Lo sviluppo delle IA generative sta accelerando sempre di più ma purtroppo questo richiede un’enorme quantità di dati che, spesso, vengono prelevati anche da fonti che hanno espressamente richiesto la loro esclusione.
Un esempio di questo comportamento errato lo troviamo con l’uso di materiale protetto da copyright, tanto che molti scrittori stanno facendo causa alle Big Tech dell’IA. Ma un altro esempio (questo non illegale, come vedremo) lo abbiamo con il web liberamente accessibile e con aziende, come Perplexity, che sfrutta qualsiasi dato per l’addestramento delle IA generative.
Le IA generative sono affamate di dati, anche di quelli espressamente “non autorizzati”
Perplexity, un’azienda che descrive il suo prodotto come “un motore di ricerca AI gratuito“, è stata criticata negli ultimi giorni. Poco dopo che Forbes l’ha accusata di aver rubato la sua storia e di averla ripubblicata su più piattaforme, Wired ha riferito che Perplexity ha ignorato il Robots Exclusion Protocol, o robots.txt, e ha cancellato il suo sito web e altre pubblicazioni Condé Nast. Anche il sito web tecnologico The Shortcut ha accusato la società di aver cancellato i suoi articoli. Ora, Reuters ha riferito che Perplexity non è l’unica azienda di intelligenza artificiale che bypassa i file robots.txt e analizza i siti Web per ottenere contenuti che vengono poi utilizzati per addestrare le proprie tecnologie.
Reuters ha detto di aver visto una lettera indirizzata agli editori di TollBit, una startup che li accoppia con aziende di intelligenza artificiale in modo che possano raggiungere accordi di licenza, avvertendoli che “agenti di intelligenza artificiale provenienti da più fonti (non solo da una società) stanno scegliendo di aggirare i robot. txt per recuperare il contenuto dai siti.”
Il file robots.txt contiene istruzioni per i web crawler su quali pagine possono e non possono accedere. Gli sviluppatori web utilizzano il protocollo dal 1994, ma la conformità è completamente volontaria.
Anche le Big Tech delle IA generative sono coinvolte
La lettera di TollBit non nomina alcuna azienda, ma Business Insider afferma di aver appreso che anche OpenAI e Anthropic, i creatori rispettivamente dei chatbot ChatGPT e Claude, stanno bypassando i segnali robots.txt.

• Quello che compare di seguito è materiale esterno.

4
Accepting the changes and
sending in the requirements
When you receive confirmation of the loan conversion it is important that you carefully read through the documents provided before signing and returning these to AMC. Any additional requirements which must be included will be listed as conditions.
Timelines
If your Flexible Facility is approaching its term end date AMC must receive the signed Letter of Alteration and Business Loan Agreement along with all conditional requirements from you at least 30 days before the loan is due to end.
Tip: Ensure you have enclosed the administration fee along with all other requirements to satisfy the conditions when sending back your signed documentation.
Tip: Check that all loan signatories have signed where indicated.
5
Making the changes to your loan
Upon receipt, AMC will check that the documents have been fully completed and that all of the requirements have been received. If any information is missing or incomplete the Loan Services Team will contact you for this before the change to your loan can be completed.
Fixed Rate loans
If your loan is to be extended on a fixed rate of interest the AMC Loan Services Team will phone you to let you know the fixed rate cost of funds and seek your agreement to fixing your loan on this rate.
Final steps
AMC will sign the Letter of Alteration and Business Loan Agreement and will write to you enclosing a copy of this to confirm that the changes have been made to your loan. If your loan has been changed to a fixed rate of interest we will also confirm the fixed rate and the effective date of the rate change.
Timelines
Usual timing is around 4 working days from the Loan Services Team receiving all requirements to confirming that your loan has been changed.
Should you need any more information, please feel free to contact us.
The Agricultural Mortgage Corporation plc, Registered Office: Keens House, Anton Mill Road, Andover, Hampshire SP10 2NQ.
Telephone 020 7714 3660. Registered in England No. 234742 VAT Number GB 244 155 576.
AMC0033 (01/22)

Entrambe le società avevano precedentemente affermato di rispettare le istruzioni “non scansionare” che i siti web inseriscono nei loro file robots.txt.

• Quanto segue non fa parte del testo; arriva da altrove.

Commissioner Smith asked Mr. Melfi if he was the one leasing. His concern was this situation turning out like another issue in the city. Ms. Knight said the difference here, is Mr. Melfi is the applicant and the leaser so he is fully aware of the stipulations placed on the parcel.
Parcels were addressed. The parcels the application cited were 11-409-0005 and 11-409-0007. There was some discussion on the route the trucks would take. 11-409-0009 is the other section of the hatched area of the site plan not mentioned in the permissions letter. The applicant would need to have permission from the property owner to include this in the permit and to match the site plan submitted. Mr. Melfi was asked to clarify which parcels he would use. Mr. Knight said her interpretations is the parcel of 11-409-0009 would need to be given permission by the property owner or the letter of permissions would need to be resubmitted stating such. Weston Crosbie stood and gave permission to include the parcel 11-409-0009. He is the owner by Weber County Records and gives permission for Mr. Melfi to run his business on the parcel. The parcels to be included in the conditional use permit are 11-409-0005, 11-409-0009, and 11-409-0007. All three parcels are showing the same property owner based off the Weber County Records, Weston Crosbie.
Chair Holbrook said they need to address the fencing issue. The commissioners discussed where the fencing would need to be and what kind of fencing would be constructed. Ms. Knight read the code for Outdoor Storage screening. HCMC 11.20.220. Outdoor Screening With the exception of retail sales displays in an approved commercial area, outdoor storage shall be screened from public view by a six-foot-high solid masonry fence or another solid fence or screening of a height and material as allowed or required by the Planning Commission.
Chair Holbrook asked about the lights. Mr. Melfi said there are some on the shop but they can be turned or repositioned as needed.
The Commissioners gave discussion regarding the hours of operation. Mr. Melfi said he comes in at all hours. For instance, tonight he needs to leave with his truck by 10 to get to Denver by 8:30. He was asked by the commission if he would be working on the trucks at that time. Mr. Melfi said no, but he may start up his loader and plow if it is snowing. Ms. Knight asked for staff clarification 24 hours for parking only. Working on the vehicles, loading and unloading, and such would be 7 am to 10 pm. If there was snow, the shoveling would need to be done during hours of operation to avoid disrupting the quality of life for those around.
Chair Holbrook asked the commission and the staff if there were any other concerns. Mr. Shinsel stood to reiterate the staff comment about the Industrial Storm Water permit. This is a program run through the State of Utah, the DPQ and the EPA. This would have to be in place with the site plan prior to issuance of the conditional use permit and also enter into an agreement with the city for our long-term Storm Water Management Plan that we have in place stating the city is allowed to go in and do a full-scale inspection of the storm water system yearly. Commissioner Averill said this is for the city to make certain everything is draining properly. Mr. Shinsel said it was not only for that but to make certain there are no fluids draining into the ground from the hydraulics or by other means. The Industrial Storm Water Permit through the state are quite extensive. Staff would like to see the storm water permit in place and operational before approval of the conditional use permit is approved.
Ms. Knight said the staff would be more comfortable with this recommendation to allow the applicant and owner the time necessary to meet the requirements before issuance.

Durante la sua indagine, Wired ha scoperto che una macchina su un server Amazon “certamente gestito da Perplexity” stava aggirando le istruzioni robots.txt del suo sito web. Per confermare se Perplexity stesse eliminando i suoi contenuti, Wired ha fornito allo strumento dell’azienda i titoli dei suoi articoli o brevi suggerimenti che descrivono le sue storie. Secondo quanto riferito, lo strumento ha prodotto risultati che parafrasano fedelmente i suoi articoli “con un’attribuzione minima”. E a volte generava persino riassunti imprecisi delle sue storie: Wired afferma che il chatbot ha affermato falsamente di aver riferito di uno specifico poliziotto della California che aveva commesso un crimine in un caso.
In un’intervista con Fast Company, il CEO di Perplexity Aravind Srinivas ha dichiarato alla pubblicazione che la sua azienda “non sta ignorando il protocollo di esclusione dei robot per poi mentire al riguardo“. Ciò non significa, tuttavia, che non tragga vantaggio dai crawler che ignorano il protocollo. Srinivas ha spiegato che l’azienda utilizza web crawler di terze parti oltre ai propri e che il crawler identificato da Wired era uno di questi. Quando Fast Company ha chiesto se Perplexity avesse detto al fornitore del crawler di interrompere lo scraping del sito web di Wired, ha risposto solo che “è complicato”.
Srinivas ha difeso le pratiche della sua azienda, dicendo alla pubblicazione che il Robots Exclusion Protocol “non ha valenza legale” e suggerendo che editori e aziende come la sua potrebbero dover stabilire un nuovo tipo di relazione. Secondo quanto riferito, ha anche insinuato che Wired abbia utilizzato deliberatamente i suggerimenti per far sì che il chatbot di Perplexity si comportasse come faceva, in modo che gli utenti ordinari non ottengano gli stessi risultati. Per quanto riguarda i riassunti imprecisi generati dallo strumento, Srinivas ha affermato: “Non abbiamo mai detto di non aver mai avuto allucinazioni“.